Boxing is more of a liberating art than a sport

Boxing was originally the object of literary transcription: from Jack London (Ring game) via Ernest Hemingway (fifty thousand dollars) and Norman Mailer (The fight of the century) to Joyce Carol Oates (Boxing), many novelists have translated its artistic and tragic character. From Plato to Alexis Philonenko, philosophy also wanted to understand the meaning of battle.boxing history). Today, it is the turn of history and sociology to capture and put into perspective this sport with its many and ancestral experiences.

The work of historian Jean-Manuel Rubino With closed fists shows how ancient the art of boxing is thanks to the perfect appropriation of ancient sources. Extracts from Homer and Virgil are aptly and helpfully used and quoted. Furthermore, he makes extensive use of iconographic documents (terracotta, painter, mosaic, etc.) to offer a thematic and ultimately relatively timeless analysis of boxing’s great moments.

In antiquity, the noble art was often called “fighting”, a term that was not pejorative. Except in Sparta, boxing remained a male-only sport. The author shows that the training allowed the fighters to gain the flexibility needed to train for competition. Then they wore leather, and the gloves so dear to pugilists were always strengthened to inflict more damage.

Almost all shots are allowed

The iconography allows us to see what an athlete’s training can be: even if the diets and training methods are accompanied by the almost total training evoked by Martin Scorsese, bodies change to achieve modern perfection as the sessions progress. angry bullnot quite the same anymore.

Jean-Manuel Roubineau also notes that since ancient times deception has been abundant and frequent. The fight was already established: for example, bites were prohibited in fights where all (other) blows were allowed. The effects on the warriors were permanent, and the trauma and irreversible physical damage forced the author to even classify them as warriors. “broken jaws”.

Finally, the historian returns to the inmates of the ring and recounts their exploits. For them, defeat means symbolic death, and victory brings honor and glory, albeit temporarily.

With closed fists

Jean-Manuel Rubineau


416 pages

30 euros

Released on September 28, 2022

“Featherweight” when women clench their fists

For centuries, boxing has long been considered a man’s sport. Great story by Mick Kitson, Light, evokes a change in discipline and the arrival of female boxers. She recounts the story of her great-grandmother Annie Perry after she became the adopted daughter, assistant and servant of boxer William “Bill” Perry in the early 20th century.e century

The author reminds that in Victorian England, boxing was a class issue, the art of pugilism arose primarily from popular circles, to some extent on the fringes of society. In addition to these social aspects, the novel addresses another dimension: the depiction of women’s boxing.

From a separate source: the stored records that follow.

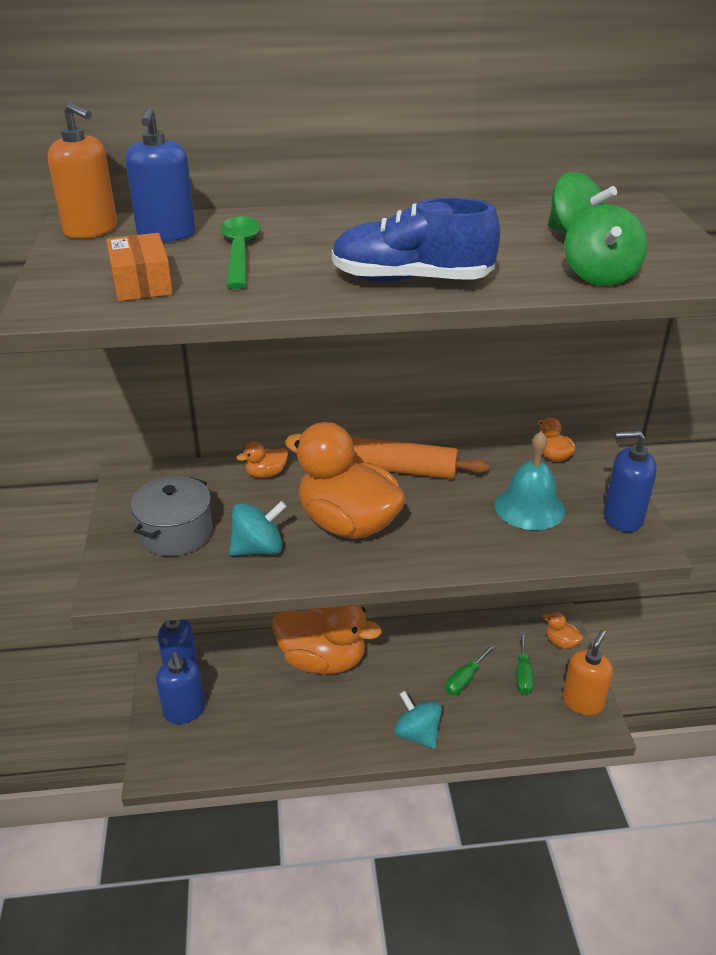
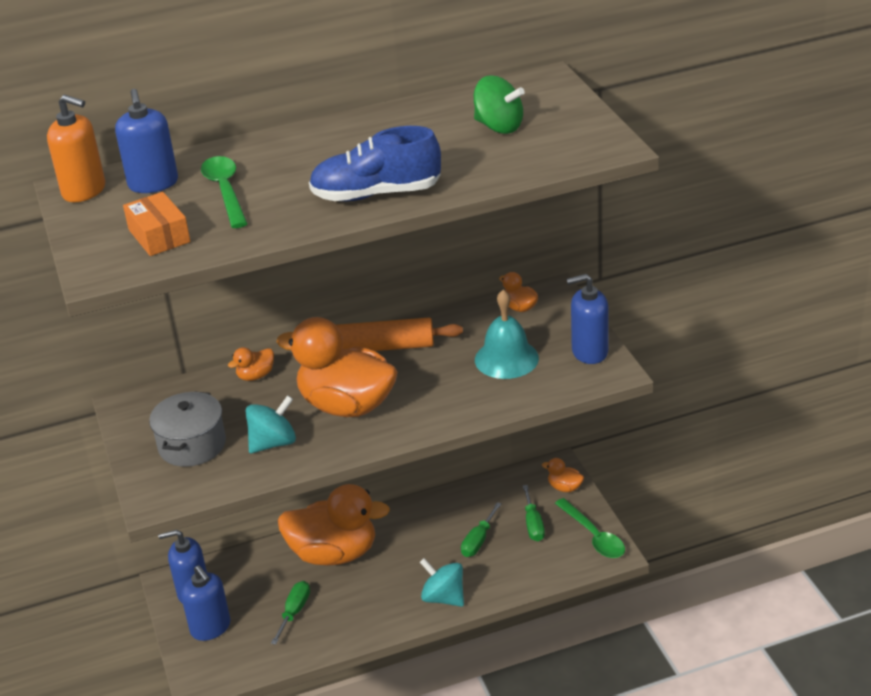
camera: 10 degrees left, 0 degrees up
orange soap dispenser [562,630,613,716] -> green spoon [555,498,625,558]
green spinning top [564,204,647,286] -> none
none -> green screwdriver [271,581,310,645]

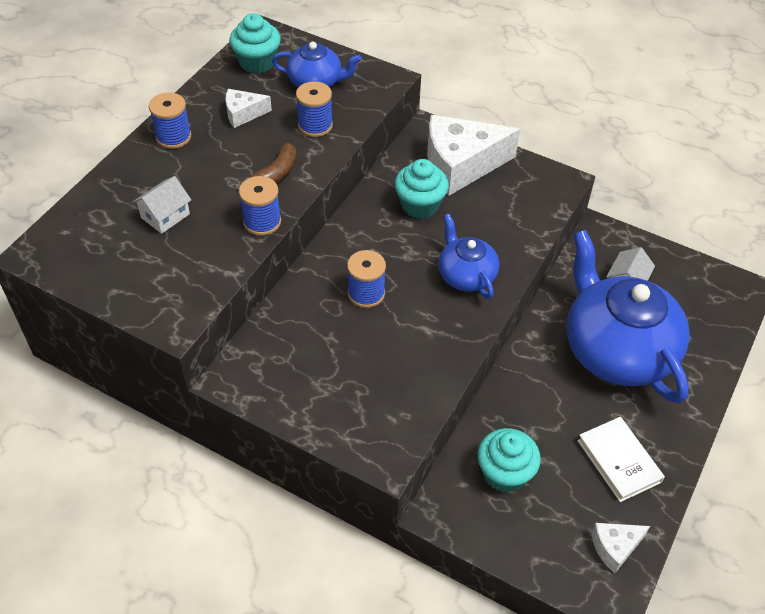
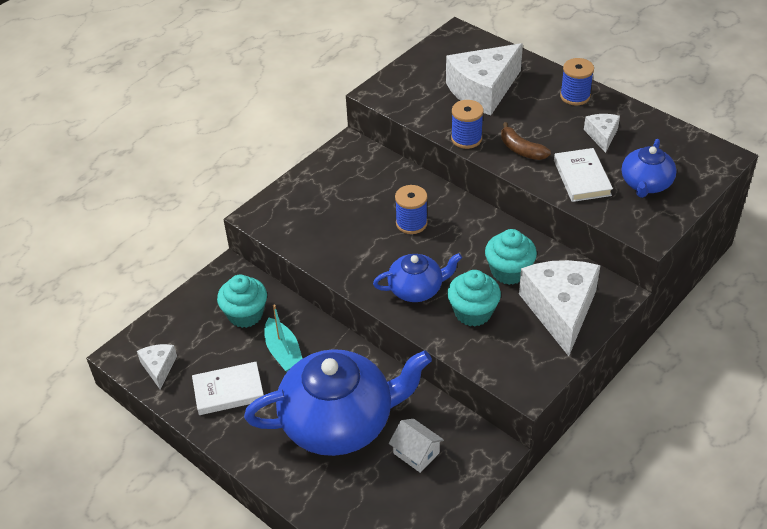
camera: 105 degrees right, 5 degrees down
white house [133,176,191,234] -> white cheese [446,43,523,116]
turquoise cupcake [229,13,281,74] -> turquoise cupcake moved to [447,270,501,327]
blue spool [296,81,333,137] -> white book [554,148,613,202]
none -> turquoise boat [265,305,303,372]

And it shows that from the beginning of the 20th centurye In the 19th century, the struggle for freedom also included sports diversity.


Mick Kitson

Métailié editions

360 pages


Released on August 26, 2022

“Journey to the land of boxers”, in the den of pugilists

Finally, let’s talk about the work of Pierre Bourdieu’s student, then colleague, Loic Wacquant. Answers. For reflective anthropology In 1992. A few years ago, at the beginning of his university career in the United States, the sociologist participated in an amateur and professional boxing club, the Woodlawn Boys Club. He then examines social and racial segregation in Chicago. As an anthropologist, he plunged into the den of pugilists and presented a very beautiful book: Body and soul – Ethnographic notebooks of an apprentice boxer.

Twenty years later, he returns to the subject with a remarkable body of photographs and text dedicated to this space of tears, suffering, pain and joy that make up boxing: A trip to the land of boxers. It is about giving meaning to struggle, about social transcendence that disrupts the symbolic order of the world in a universe of misery.

We find in these boxers the characteristics that echo from ancient times, such as body care, the art of movement and working on oneself. He also devotes a remarkable chapter to the gymnasium, its codes, organization and space. In the end, the measure of sacrifice is the same as it is today, but the tragedy has simply changed form.

Boxing has filled this dimension of entertainment for centuries. But the actors have changed: this sport, born in more dominant spheres, has been linked since the 19th centurye dominated the hopes of the century.